No dia 12 de Junho, dia dos namorados, o rapaz pediu uma namorada a deus. Ele disse: deus me mande uma filha sua, que eu a farei feliz! No dia 13 de Junho, dia de Santo Antônio, o seu pedido foi atendido. Ele olhou para os céus e reparou que deus era um pouco de qualquer coisa, e que parecia não ter cor nem religião. No dia 14 de Junho, ele reclamou da namorada para deus. Mas senhor, essa mina é um bujão! E deus disse: quando você me pediu uma das minhas filhas, não especificou se queria uma modelo intelectual de Big-Brother. Ou uma pessoa normal dessas que se vê nas filas do supermercado. E quem é você que não sabe tocar duas notas, para dizer se o que eu criei é belo ou não? Você não me disse que a sua carência era sexual e não afetiva. Na hora ele se calou e agonizou com aquela injusta tarefa de contrariar a deus, e devolver a ele um pedido feito e atendido na hora. Então o rapaz decidiu que ficaria com a gordinha. Mocinha prendada que ia a uma igreja qualquer todo final de semana. Mas com o tempo não é que ele passou a gostar da gordinha cada vez mais. Pelo seu companheirismo, fidelidade e amor. Concluindo. Moral da história. Parábola filosófica. É Melhor ser feio do que ser burro.

------------------------------

**Tarefa proposta A:**
Responda a estas perguntas sobre a parábola:
(i) Em que dia o rapaz pediu uma namorada a deus?
(ii) Com que frequência a moça ia à igreja?
(iii) Por quais qualidades o rapaz passou a gostar dela cada vez mais?
**Tarefa proposta B:**
Retome a parábola e escreva uma continuação que comece logo após a última frase.
Os itens não são necessários para esta parte.

------------------------------

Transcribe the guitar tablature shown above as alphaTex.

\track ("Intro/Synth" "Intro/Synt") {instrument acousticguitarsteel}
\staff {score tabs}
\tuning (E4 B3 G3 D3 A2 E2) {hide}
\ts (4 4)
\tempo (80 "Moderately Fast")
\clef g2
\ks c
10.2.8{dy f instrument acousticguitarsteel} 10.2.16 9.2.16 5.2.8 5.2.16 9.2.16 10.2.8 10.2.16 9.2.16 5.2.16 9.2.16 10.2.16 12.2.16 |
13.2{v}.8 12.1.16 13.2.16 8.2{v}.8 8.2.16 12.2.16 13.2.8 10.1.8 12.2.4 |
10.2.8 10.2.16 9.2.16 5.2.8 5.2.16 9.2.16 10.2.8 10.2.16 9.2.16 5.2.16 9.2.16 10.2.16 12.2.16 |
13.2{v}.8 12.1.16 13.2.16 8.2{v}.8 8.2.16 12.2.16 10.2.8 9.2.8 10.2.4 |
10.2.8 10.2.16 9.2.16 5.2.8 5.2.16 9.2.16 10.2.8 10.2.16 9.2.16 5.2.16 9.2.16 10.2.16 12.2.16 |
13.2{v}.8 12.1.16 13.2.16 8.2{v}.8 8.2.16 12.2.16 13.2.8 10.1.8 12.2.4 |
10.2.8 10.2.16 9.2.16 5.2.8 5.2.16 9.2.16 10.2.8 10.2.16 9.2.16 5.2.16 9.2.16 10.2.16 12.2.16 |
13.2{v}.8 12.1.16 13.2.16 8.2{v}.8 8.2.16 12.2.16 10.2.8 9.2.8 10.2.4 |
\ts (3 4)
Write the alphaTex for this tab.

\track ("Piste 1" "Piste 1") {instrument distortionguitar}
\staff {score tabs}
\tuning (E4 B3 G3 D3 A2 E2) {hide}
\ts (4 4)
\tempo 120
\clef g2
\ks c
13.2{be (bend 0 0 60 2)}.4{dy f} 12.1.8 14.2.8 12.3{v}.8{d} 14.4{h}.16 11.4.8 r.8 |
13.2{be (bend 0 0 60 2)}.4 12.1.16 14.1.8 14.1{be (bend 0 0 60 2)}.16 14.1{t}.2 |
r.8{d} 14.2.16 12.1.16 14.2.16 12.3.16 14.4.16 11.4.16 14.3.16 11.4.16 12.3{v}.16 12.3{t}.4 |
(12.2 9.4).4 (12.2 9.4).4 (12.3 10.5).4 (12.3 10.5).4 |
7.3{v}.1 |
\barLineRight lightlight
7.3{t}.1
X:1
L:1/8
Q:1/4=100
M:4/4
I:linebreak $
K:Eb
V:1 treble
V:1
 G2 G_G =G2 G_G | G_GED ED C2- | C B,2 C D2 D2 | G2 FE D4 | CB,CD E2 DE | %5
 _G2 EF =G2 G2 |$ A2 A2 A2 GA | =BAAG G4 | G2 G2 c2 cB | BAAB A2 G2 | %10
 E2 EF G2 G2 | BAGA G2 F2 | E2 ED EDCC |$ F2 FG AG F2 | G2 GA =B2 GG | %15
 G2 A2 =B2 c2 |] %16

------------------------------

**Resultado do exercício A:**
(i) No dia 12 de Junho, dia dos namorados.
(ii) Todo final de semana.
(iii) Pelo seu companheirismo, fidelidade e amor.

**Resultado do exercício B:**
sábado, 2 de junho de 2012

Evoluindo do Macaco!

A gente tava assistindo ao Globo Repórter. E a minha mina disse: vamô num zoológico ver como esses putos se movimentam ao vivo! Nós ficamos ali num domingo. Jogando pipoca aos macacos. Em determinado momento um macaco puxava o rabo do outro e se escondia. Puxava o rabo do outro e se escondia. Eu disse a minha mina: lindinha. Ela: o quê é?! Eu disse: esse puto tá sacaneando o outro. Esse puto tá sacaneando o outro igual à gente faz. Caralho, que foda! Ela disse com o seu mau humor feminino: e daí? Eu respondi: e daí que nós devemos ter vindo desse bicho aí, mesmo! Ela disse: eu não vim da costela de Adão, e muito menos dessa coisa nojenta! Além do mais essa teoria já deve ter caído. Outro dia eu vi uma reportagem que se passava na Índia que dizia que um macaco distraia o dono da barraca de fruta pro outro poder roubar. Um amigo meu me contou, que antes de um macaco morrer numa caçada, ele põe a mão em frente ao, digamos, rosto. Como quem sabe que vai morrer! Nós até podemos não ter vindo desse bicho. Mas que nós temos alguma semelhança com ele, ah, isso nós temos!

quinta-feira, 31 de maio de 2012

Deus é Mau!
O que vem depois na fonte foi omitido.